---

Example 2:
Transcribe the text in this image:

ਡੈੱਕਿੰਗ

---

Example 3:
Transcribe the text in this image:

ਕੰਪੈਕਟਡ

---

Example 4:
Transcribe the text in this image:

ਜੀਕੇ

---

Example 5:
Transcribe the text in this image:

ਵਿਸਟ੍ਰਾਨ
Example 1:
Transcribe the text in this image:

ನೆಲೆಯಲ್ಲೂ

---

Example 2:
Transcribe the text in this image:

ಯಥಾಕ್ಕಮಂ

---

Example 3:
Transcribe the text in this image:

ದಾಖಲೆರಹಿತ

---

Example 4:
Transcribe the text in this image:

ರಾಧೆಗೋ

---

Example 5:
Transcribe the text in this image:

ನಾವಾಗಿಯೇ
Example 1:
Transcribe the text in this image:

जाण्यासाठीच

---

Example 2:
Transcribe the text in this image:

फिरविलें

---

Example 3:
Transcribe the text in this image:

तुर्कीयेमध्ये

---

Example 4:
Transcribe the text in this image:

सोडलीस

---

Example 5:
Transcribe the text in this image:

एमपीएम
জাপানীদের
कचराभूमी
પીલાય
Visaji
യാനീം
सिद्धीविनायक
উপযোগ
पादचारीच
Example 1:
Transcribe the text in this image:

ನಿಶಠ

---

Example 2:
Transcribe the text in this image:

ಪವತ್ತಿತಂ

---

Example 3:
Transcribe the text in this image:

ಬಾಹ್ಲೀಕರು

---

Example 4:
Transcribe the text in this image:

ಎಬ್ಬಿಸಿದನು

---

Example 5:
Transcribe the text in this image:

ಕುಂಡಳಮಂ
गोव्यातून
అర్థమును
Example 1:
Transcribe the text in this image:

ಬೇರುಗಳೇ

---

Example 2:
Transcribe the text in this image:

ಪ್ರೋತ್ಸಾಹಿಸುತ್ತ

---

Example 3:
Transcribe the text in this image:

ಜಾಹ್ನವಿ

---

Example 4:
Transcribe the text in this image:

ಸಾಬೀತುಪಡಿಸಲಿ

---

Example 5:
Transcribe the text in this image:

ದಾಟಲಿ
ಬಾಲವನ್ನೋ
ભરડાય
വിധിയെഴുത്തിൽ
——
→ Aim of the task:
Copy out each line of the data exactly.

→ Answer for this exercise:
---

Example 2:
Transcribe the text in this image:

ਡੈੱਕਿੰਗ

---

Example 3:
Transcribe the text in this image:

ਕੰਪੈਕਟਡ

---

Example 4:
Transcribe the text in this image:

ਜੀਕੇ

---

Example 5:
Transcribe the text in this image:

ਵਿਸਟ੍ਰਾਨ
Example 1:
Transcribe the text in this image:

ನೆಲೆಯಲ್ಲೂ

---

Example 2:
Transcribe the text in this image:

ಯಥಾಕ್ಕಮಂ

---

Example 3:
Transcribe the text in this image:

ದಾಖಲೆರಹಿತ

---

Example 4:
Transcribe the text in this image:

ರಾಧೆಗೋ

---

Example 5:
Transcribe the text in this image:

ನಾವಾಗಿಯೇ
Example 1:
Transcribe the text in this image:

जाण्यासाठीच

---

Example 2:
Transcribe the text in this image:

फिरविलें

---

Example 3:
Transcribe the text in this image:

तुर्कीयेमध्ये

---

Example 4:
Transcribe the text in this image:

सोडलीस

---

Example 5:
Transcribe the text in this image:

एमपीएम
জাপানীদের
कचराभूमी
પીલાય
Visaji
യാനീം
सिद्धीविनायक
উপযোগ
पादचारीच
Example 1:
Transcribe the text in this image:

ನಿಶಠ

---

Example 2:
Transcribe the text in this image:

ಪವತ್ತಿತಂ

---

Example 3:
Transcribe the text in this image:

ಬಾಹ್ಲೀಕರು

---

Example 4:
Transcribe the text in this image:

ಎಬ್ಬಿಸಿದನು

---

Example 5:
Transcribe the text in this image:

ಕುಂಡಳಮಂ
गोव्यातून
అర్థమును
Example 1:
Transcribe the text in this image:

ಬೇರುಗಳೇ

---

Example 2:
Transcribe the text in this image:

ಪ್ರೋತ್ಸಾಹಿಸುತ್ತ

---

Example 3:
Transcribe the text in this image:

ಜಾಹ್ನವಿ

---

Example 4:
Transcribe the text in this image:

ಸಾಬೀತುಪಡಿಸಲಿ

---

Example 5:
Transcribe the text in this image:

ದಾಟಲಿ
ಬಾಲವನ್ನೋ
ભરડાય
വിധിയെഴുത്തിൽ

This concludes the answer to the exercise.